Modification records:
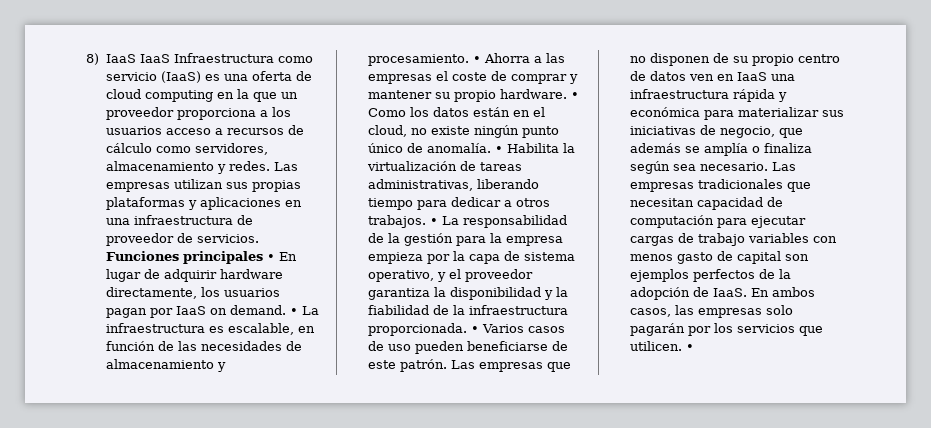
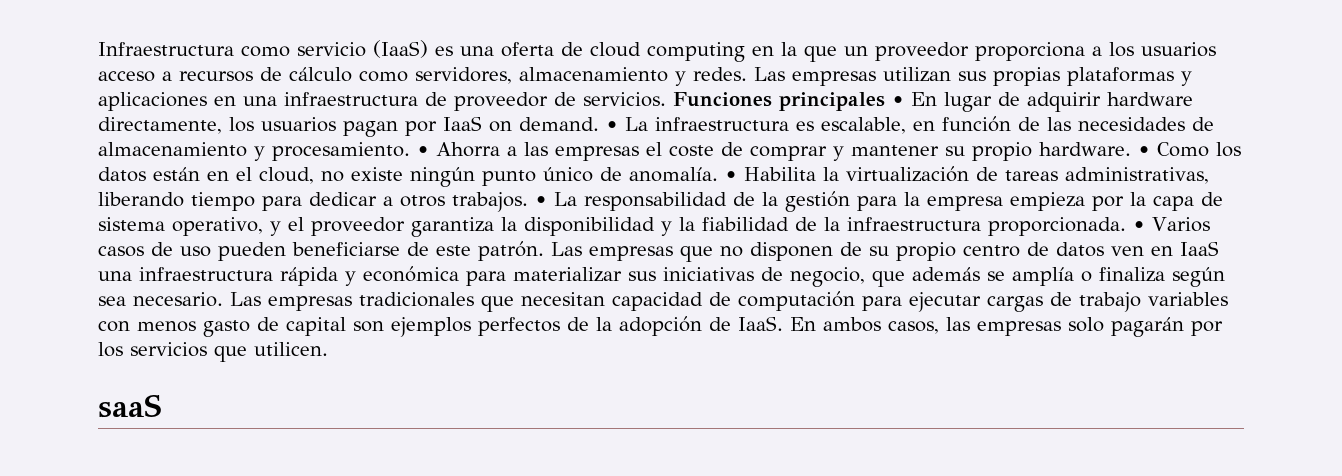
[86,53,170,65] 8) IaaS IaaS -> (98, 49) none
[685,344,694,351] • -> [98,394,162,418] // saaS

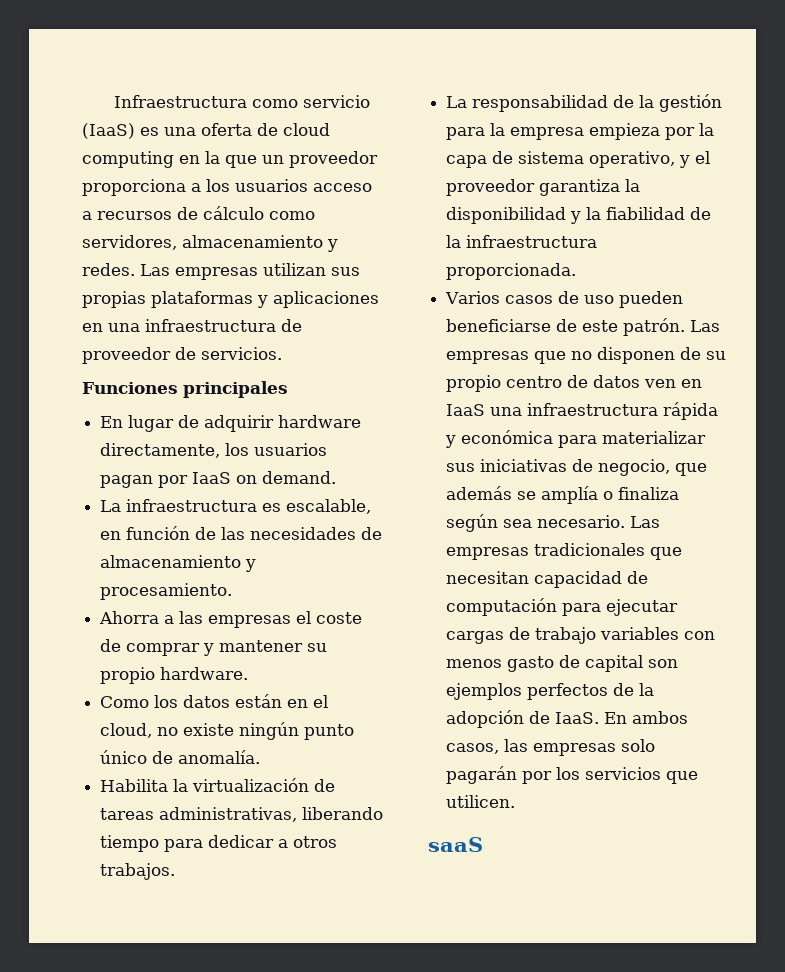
(666, 99) none -> (282, 353) //
[892,96,904,106] • -> (288, 389) //
[606,121,618,131] • -> (337, 477) //
[417,146,429,156] • -> (233, 591) //
[1138,146,1150,156] • -> (249, 673) //
[725,171,737,181] • -> (261, 757) //
[535,196,547,206] • -> (176, 871) //
[1133,221,1145,231] • -> (577, 271) //

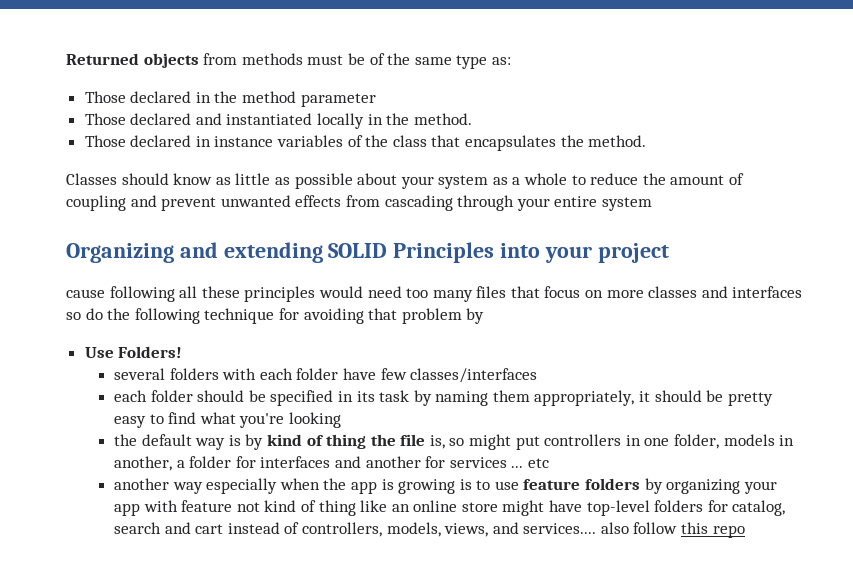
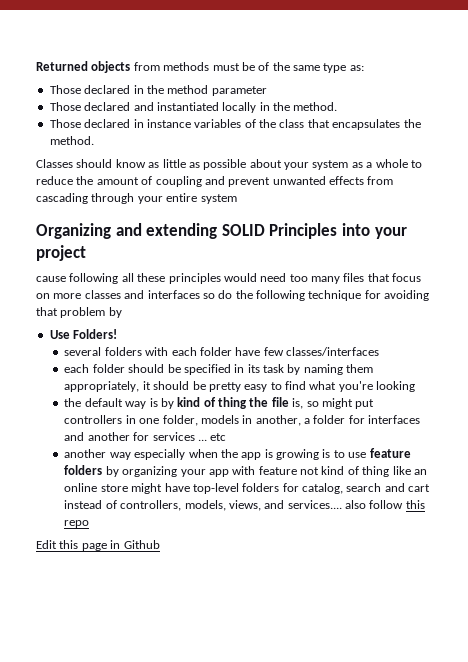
(745, 531) none -> [36,540,160,551] // Edit this page in Github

- Problem description:
All lines from the one containing "[1133,221,1145,231] • -> (577, 271) //" through the final line of the records are to be retyped exactly; no other lines and no pictures are to be included.

- Result of this exercise:
[1133,221,1145,231] • -> (577, 271) //

(745, 531) none -> [36,540,160,551] // Edit this page in Github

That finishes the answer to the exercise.